For years, I became mildly depressed when I considered turning 30.  It just seemed so ... old.  In my mind, people figured out their life in their twenties and then raised kids and worked like crazy and did "boring adult stuff" after that.  Though it seems silly now, I dreaded my 30th birthday because it signified that life as I knew it would be over and the slow march to a retirement facility would begin.

Piper and Mom Hold Hands

So, on my 25th birthday, I cried because 30 was, at last, closer than 20.  Then, I dried my tears and made my "30 Before 30 List", an agenda of all that I believed I needed to accomplish before my life would theoretically end on May 18, 2018.

I somehow managed to achieve a good chunk of the goals.  I had another kid, saw Blake Shelton in concert, visited three new states, grew an herb garden, got a tattoo, took a cake decorating class, baked an apple pie from scratch, started a college fund for my kids, read 25 new books, and bought a gun (I know how to shoot it, too, so watch out).  

A few of the items got scratched off the list.  I don't really care about getting my master's degree anymore, and I probably will never donate my hair to Locks for Love again.  At one point, I wanted to learn to drive a car with a stick shift, but if we're being honest, I'll probably never have a reason to know how to do that.  Goodbye, Items 1, 15, and 18.

The next category of ambitions are the ones that I could potentially accomplish within the next year before I turn 30.  These include camping for real (not "glamping" in a cabin), fly fishing, and skydiving.  

For the last few goals, I have resigned myself to the fact that they will likely not happen in the next 350ish days, and they might not happen in the next 10,000 days, either.  I won't be finished with school by the time I turn 30, and I may or may not ever write a book and/or qualify for the Boston Marathon.  These three ambitions were particularly tough to release.

***

One of my favorite podcasts is called "The Happy Hour," hosted by Jamie Ivey.  In this podcast, women are invited to chat with Jamie about "the big things in life, the little things in life, and everything in between."  These "girlfriends" usually discuss the big things, though- things like starting their own businesses, publishing books, and adopting babies.  I'm always simultaneously inspired and defeated as I listen to them.  When each podcast ends, I find myself thinking, "Wow, these ladies are amazing!  Also, I don't do anything cool with my life."

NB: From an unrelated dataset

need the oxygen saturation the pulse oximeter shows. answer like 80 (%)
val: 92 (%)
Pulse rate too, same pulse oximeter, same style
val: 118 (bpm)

A couple of weeks ago, Jamie had a friend on her show who discussed the problem with "comparing the beginning of your journey with someone else's middle or end."  I do this ALL. THE. TIME.  {Please tell me I'm not the only one.}  There is no actual rule which states that I'm a failure if I haven't done certain things by a certain age.  Foolishly, I have created such rules for myself where no timeline even exists. 

Perhaps life is simply a constant flow of ordinary, everyday moments that eventually add up to something great.  

***

Nana and Piper

My grandmother is dying.  She has lived a long, generally healthy life and is deeply loved by four children, eight grandchildren, and a steadily growing number of great-grandchildren.  When I look back on her 85 years, I'm not sure that there is anything in them which the world might define as "success".  She wasn't a great athlete or novelist, and she and my papa weren't wealthy or famous.  

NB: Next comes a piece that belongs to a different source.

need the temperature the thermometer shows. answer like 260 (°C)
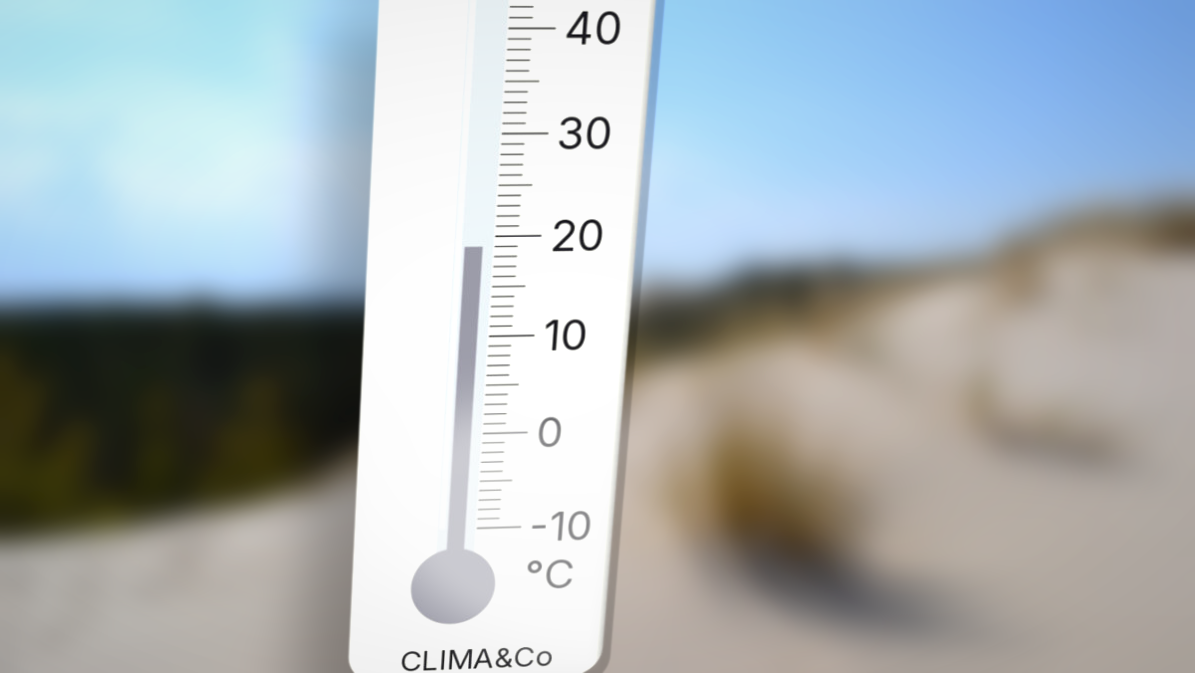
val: 19 (°C)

But, for decades, Nana chose to be faithful in the mundane, to follow the plan that God had for her in the small moments, and to serve her family.  Now, as she is dying, she is leaving behind a legacy of kindness and generosity for the world to memorialize.

This is what I want my life to be.

At the end of my days, I hope that people say of me, "She was a devoted wife, a loving mom, a gracious friend, and a hard worker."  I long to arrive at the gates of heaven and hear Jesus affirm, "Well done, good and faithful servant."

For a moment among specific circles, I might be remembered for qualifying for the Boston Marathon, for graduating at the top of my class, or for publishing a book- these things that people (including myself) often consider "big" and "important".  But ultimately, I pray that I am known as a woman who walked the road of everyday faithfulness, choosing joy in the thousands of little and equally important moments that fall between items on a bucket list.